Wind turbines for Portsmouth?

Plans to install more than two dozen wind turbines at Portsmouth’s port are still being considered by the city council

Author: Josh Wright, LDRSPublished 22nd Dec 2021

The scheme proposes the construction of 25 ‘small scale’ turbines across the port site as part of efforts to make it the first zero carbon port in the country. Originally nine larger ones had been considered.

Speaking in 2019, Portsmouth International Port director, Mike Sellers, said the project would bring ‘significant’ benefits to the city as a whole and could inspire similar work at ports across the country.

A planning application was submitted in April 2020 for the 15m structures which it said was more likely to be approved.

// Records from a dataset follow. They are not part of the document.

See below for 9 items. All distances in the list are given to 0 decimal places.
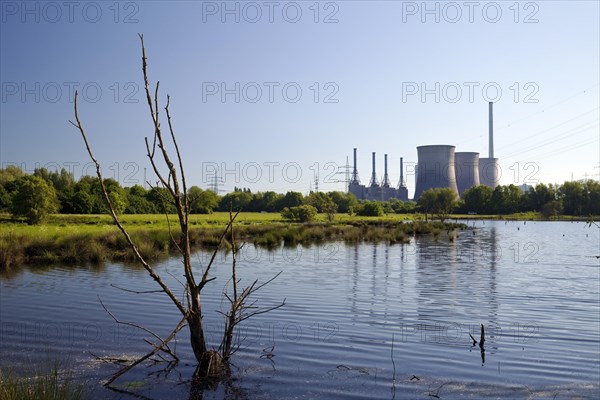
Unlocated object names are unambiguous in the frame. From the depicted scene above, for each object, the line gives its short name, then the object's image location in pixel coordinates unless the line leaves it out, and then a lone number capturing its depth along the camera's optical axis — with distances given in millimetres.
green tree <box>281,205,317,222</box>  59625
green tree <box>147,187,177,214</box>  63750
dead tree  5859
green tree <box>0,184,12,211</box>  50006
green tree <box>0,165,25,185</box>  65025
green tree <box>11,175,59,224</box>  40250
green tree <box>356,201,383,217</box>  80625
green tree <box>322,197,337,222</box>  69250
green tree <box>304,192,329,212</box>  71000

‘The application is to erect up to 25 small and quiet vertical wind turbines that will be set a maximum height to achieve planning consent where taller proposed wind turbines have failed,’ it said.

‘The wind turbines will be set at such a height as can be obtained within the constraints of planning permissions.’

The council originally set a target of reaching a decision in September 2020 but it said a lack of information had been submitted with the plans, delaying progress.

‘While the agent for the development, originally approached the council in April 2020 with some initial information for the stationing of wind turbines at the port, there were significant gaps with the information provided as well as some inconsistency within the application,’ a spokesman for the council said. ‘In November 2020 one of the applications made at that time was withdrawn.

‘Councils officers worked with the agent and advised and supported them to make a valid application with sufficient information in June of this year.

‘The public consultation period for this proposal, at the instigation of the applicant, ran from early August, to the end of September.

‘While there are still some elements of the application that require additional work, the council is assessing the proposal following the completion of public consultation in October.’

City council leader Gerald Vernon-Jackson said delays in reaching a decision had been exacerbated by government policies that discouraged the installation of onshore wind power.

Last year Cllr Vernon-Jackson requested that the turbine scheme be considered by the council’s planning committee before a decision is made.